==== Document segment ====
Thursday, January 19, 2012

South Carolina Debate

I did a long write-up on the debate over at Plum Line, so I'll mostly just send you there. If you missed it, but enjoy presidential debates in general, I'll recommend this one: started with a bang, and rarely let up.

As I said over there, how it will affect GOP voters in the short run depends mostly on what spin is accepted within the GOP partisan press; there's certainly plenty of great clips to support virtually any interpretation. Beyond that, I'm very curious about how Rick Santorum's attacks, especially his quite vicious and personal attacks on Newt, played to conservative audiences. It played really well to me, and in my view any conservative should buy the idea that Newt absolutely cannot be trusted, but I'll certainly confess that I'm not exactly neutral on that subject.
====
Continue the blog post on the South Carolina debate, starting after its final sentence.
==== Record extracts ====
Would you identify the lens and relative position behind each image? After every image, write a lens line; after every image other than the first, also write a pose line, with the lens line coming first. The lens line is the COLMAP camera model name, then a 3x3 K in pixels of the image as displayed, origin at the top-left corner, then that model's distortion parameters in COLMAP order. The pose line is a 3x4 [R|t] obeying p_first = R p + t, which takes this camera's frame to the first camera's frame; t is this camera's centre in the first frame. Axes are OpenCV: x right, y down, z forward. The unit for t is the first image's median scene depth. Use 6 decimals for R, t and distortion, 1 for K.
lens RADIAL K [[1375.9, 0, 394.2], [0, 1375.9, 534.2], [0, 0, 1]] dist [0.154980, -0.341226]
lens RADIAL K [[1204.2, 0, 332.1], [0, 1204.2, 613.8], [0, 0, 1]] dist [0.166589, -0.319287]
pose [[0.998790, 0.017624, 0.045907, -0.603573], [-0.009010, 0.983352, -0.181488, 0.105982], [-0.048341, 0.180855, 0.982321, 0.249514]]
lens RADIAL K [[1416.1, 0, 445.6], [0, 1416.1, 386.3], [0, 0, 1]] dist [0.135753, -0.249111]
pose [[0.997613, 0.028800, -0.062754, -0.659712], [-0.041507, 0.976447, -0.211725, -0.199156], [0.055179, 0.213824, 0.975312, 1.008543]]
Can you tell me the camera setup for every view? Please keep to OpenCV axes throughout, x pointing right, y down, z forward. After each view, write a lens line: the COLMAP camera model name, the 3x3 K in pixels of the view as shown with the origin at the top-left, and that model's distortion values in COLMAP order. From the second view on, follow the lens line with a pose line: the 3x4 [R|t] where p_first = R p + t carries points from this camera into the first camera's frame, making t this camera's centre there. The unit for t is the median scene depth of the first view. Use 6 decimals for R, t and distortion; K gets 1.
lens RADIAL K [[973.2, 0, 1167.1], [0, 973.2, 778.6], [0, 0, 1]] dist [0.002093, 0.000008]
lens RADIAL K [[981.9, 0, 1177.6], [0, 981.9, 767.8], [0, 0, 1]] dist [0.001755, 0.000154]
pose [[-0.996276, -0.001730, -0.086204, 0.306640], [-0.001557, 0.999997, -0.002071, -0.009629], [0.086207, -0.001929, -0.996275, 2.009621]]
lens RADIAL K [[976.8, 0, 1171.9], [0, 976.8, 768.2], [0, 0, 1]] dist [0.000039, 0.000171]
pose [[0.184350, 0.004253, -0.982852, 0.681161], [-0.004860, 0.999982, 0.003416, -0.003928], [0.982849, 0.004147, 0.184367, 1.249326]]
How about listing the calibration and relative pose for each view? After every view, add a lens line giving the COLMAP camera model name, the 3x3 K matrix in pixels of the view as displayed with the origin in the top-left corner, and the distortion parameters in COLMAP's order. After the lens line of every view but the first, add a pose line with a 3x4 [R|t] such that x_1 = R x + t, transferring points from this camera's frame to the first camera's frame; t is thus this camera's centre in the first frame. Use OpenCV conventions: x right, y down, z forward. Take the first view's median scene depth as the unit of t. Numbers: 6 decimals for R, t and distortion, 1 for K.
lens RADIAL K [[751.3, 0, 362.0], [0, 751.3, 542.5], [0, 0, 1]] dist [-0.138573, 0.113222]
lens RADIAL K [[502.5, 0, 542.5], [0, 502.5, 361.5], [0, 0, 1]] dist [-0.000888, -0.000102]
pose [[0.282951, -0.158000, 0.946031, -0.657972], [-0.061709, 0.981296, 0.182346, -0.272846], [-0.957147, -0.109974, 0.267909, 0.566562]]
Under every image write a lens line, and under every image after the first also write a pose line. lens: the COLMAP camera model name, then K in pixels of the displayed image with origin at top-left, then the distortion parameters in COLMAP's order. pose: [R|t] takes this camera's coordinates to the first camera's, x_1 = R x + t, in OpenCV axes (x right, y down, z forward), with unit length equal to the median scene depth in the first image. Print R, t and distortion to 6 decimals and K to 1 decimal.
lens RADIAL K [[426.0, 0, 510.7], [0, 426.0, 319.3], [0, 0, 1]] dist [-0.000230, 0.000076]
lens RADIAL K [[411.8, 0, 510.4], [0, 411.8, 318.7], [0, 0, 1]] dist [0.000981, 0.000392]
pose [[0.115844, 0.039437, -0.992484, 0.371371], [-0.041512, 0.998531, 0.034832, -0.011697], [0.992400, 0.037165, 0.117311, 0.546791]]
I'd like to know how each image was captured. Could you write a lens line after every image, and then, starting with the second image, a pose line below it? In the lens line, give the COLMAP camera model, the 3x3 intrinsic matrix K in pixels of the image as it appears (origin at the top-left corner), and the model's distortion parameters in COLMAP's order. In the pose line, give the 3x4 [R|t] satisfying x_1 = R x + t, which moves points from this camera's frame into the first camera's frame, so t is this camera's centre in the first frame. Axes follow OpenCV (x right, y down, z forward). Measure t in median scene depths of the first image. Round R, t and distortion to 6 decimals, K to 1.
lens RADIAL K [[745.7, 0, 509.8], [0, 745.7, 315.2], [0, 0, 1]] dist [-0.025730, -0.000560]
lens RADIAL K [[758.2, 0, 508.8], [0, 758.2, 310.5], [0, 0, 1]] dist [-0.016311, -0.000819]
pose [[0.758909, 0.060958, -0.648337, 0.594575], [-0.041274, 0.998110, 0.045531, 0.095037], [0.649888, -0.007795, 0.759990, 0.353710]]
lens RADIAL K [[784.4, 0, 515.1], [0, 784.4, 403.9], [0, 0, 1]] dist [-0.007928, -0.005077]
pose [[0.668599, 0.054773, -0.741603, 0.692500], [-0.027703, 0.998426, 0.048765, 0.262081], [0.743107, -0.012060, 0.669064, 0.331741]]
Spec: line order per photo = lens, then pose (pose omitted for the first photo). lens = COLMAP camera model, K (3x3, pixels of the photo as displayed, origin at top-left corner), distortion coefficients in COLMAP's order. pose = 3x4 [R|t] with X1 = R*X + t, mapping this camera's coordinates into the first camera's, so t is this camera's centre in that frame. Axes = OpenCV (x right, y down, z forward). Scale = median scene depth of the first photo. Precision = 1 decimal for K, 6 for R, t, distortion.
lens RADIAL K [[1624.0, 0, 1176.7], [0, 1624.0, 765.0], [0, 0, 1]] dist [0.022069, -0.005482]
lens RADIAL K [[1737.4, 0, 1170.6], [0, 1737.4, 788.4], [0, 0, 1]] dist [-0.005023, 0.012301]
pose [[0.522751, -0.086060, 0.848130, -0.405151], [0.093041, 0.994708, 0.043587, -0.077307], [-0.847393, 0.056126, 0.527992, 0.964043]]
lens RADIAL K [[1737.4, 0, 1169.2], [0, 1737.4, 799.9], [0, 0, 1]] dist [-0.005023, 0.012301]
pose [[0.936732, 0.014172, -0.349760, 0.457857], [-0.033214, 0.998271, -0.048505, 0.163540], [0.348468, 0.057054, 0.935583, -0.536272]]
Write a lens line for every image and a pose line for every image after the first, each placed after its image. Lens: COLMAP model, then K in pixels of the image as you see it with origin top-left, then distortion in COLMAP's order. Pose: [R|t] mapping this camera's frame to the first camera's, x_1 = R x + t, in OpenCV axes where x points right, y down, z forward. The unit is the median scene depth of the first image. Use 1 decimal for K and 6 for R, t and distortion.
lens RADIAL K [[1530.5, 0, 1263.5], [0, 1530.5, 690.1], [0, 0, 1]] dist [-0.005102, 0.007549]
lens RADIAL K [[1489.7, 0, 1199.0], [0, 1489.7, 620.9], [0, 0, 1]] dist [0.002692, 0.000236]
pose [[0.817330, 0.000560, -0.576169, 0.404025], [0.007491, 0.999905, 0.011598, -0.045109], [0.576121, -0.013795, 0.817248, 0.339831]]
====
#### [Result of the exercise]
And I'll also repeat what I said over there about John King: he totally, totally screwed up the "open marriage" question. Probably his best bet was to just leave it alone, but if he really wanted to press it he could have framed it better in lots of different ways. All that said: don't assume that five good minutes from Newt makes the issue go away. Among other things, Jay Leno and the rest of that gang aren't going to lay off just because a partisan crowd fell for a cheap rhetorical trick. Don't forget, too, that his marriage record is only one of Newt's many, many, many vulnerabilities. I wouldn't want to guess how it affects him in South Carolina in the short term, but in the long term very few Republican politicians or operatives really want to spend all summer and fall defending Newt's personal life.

5 comments:

  1. As I've said many times before, I have trouble imagining any scenario in which Mitt loses the nomination, even though he could lose South Carolina. But the tax-return thing has, for the first time, led me to wonder about the intriguing possibility of what would happen if some major Romney scandal were to emerge. What would the party do? What would the voters do? I assume it would throw everything into chaos--which is part of why it would have to be something really disqualifying. Merely hurting his image isn't enough. I've long thought that if there were any real skeletons in Romney's closet, they'd have been revealed long ago, but you never know.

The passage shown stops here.